SELECTED EXCERPT:
☆ ☆ ☆ ☆
The patients’ SOC improved after MBSR (from 55.07 to 59.95), and the effect lasted until 6 months (64.17). The facing dimension score increased after MBSR (from 19.20 to 21.15), and also maintained at 6 months (20.95). At the same time, the yielding dimension score decreased after MBSR (from 12.10 to 10.85) and continuous decreased to 8.90 at 6 months. The CRF after MBSR were significantly improved (from 37.70 to 31.25), and maintained at 6 months (31.25 months). These results fully indicated that online MBSR can effectively improve the SOC, coping style, and CRF of CC patients, and the intervention effect lasted for a short time, with scores significantly lower than those of the control group. Previous studies have proved that MBSR has achieved good results in promoting positive psychology and improving negative emotions and also tried to explore the lasting effect of MBSR through longitudinal research at different time points. Salvador proved that MBSR could improve the psychological distress, general well-being, and fatigue-related quality of life32. Gaboury showed that up to 12 months after MBSR, anxiety, depression, emotion-oriented coping, sleep and function significantly improved33. Elimimian showed cancer survivors who participated in an 8-week MBSR reported persistent benefits with reduced anxiety, depression, and improved mental health over 24 months of follow-up34. Green indicated mindfulness meditation had the potential to decrease stress and burnout by decreasing self-judgment and over-identification with experience, and by increasing resiliency, compassion, and emotional regulation35. The above researches fully proved the good intervention effect of MBSR, which may be due to the mechanism of mindfulness, that is, when patients were threatened, injured or wasted by specific events beyond their ability, individuals will actively reassess stress events, redefine or construct stress events, thus triggering positive emotions that can relieve stress, and ultimately achieve internal balance and understanding36. Although Carlson proved social support improved to a lesser degree after MBSR37, our study showed that MBSR had no significant impact on social support of CC patients. This may be because social support usually emphasizes the emotion and help provided by personal social networks, and tends to external factors. MBSR, as an internal resource, requires the subject to actively explore and develop themselves.
☆ ☆ ☆ ☆
WHAT IS BEING ASKED: Condense the paragraph of the MBSR study excerpt above that begins "The patients’ SOC improved after MBSR" into a short bulleted list of its main findings.

EXERCISE DATA:
☆ ☆ ☆ ☆
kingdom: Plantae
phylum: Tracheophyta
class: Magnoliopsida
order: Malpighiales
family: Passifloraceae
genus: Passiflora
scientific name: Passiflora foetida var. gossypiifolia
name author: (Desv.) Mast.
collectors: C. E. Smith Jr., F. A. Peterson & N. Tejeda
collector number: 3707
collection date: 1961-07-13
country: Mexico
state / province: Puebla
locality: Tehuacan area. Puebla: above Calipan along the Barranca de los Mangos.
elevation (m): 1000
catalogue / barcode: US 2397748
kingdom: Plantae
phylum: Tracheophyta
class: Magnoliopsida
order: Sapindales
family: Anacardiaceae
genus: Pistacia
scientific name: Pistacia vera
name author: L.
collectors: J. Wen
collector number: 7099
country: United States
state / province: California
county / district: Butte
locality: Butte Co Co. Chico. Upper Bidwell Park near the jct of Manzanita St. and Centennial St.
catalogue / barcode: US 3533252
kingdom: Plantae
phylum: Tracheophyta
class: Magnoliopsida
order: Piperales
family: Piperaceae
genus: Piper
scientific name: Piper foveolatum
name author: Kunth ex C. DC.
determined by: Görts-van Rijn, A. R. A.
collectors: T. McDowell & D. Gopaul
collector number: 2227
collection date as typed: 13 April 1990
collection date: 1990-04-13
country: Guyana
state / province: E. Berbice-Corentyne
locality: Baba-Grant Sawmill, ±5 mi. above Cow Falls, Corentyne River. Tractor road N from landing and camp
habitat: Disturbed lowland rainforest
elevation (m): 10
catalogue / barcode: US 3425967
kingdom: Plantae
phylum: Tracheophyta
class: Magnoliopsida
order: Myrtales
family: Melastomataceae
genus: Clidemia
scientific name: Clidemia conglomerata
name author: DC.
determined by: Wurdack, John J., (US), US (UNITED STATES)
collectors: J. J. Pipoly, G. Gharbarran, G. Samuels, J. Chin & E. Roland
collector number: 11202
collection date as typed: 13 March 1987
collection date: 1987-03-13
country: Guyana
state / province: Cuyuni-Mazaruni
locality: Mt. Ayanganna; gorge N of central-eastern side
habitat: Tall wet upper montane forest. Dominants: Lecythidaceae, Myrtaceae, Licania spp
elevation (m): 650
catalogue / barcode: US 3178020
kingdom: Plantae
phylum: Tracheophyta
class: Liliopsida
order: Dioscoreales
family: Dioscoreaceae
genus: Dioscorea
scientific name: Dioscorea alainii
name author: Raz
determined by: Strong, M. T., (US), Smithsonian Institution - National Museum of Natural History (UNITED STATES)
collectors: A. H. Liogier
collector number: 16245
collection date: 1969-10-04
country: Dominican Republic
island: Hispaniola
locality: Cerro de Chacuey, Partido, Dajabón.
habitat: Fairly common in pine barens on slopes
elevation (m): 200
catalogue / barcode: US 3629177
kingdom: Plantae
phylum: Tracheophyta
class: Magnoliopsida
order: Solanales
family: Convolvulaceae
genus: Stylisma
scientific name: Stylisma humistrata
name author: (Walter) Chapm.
☆ ☆ ☆ ☆
WRITTEN RESPONSE:
- After online MBSR, patients' SOC rose from 55.07 to 59.95 and reached 64.17 at 6 months.
- The facing score rose from 19.20 to 21.15 and stayed at 20.95 at 6 months.
- The yielding score fell from 12.10 to 10.85 and kept falling to 8.90 at 6 months.
- CRF improved from 37.70 to 31.25 and held at 6 months.
- Earlier studies support MBSR's benefits:
  - Salvador found improved psychological distress, general well-being and fatigue-related quality of life.
  - Gaboury found that anxiety, depression, emotion-oriented coping, sleep and function improved for up to 12 months.
  - Elimimian found lasting drops in anxiety and depression and better mental health in cancer survivors over 24 months.
  - Green found that mindfulness meditation may lower stress and burnout.
- The proposed mechanism is that people under stress actively reassess and redefine stressful events. This triggers positive emotions that relieve stress.
- Carlson found a small gain in social support after MBSR, but this study found no significant effect. The likely reason is that social support depends on outside networks, while MBSR is an internal resource.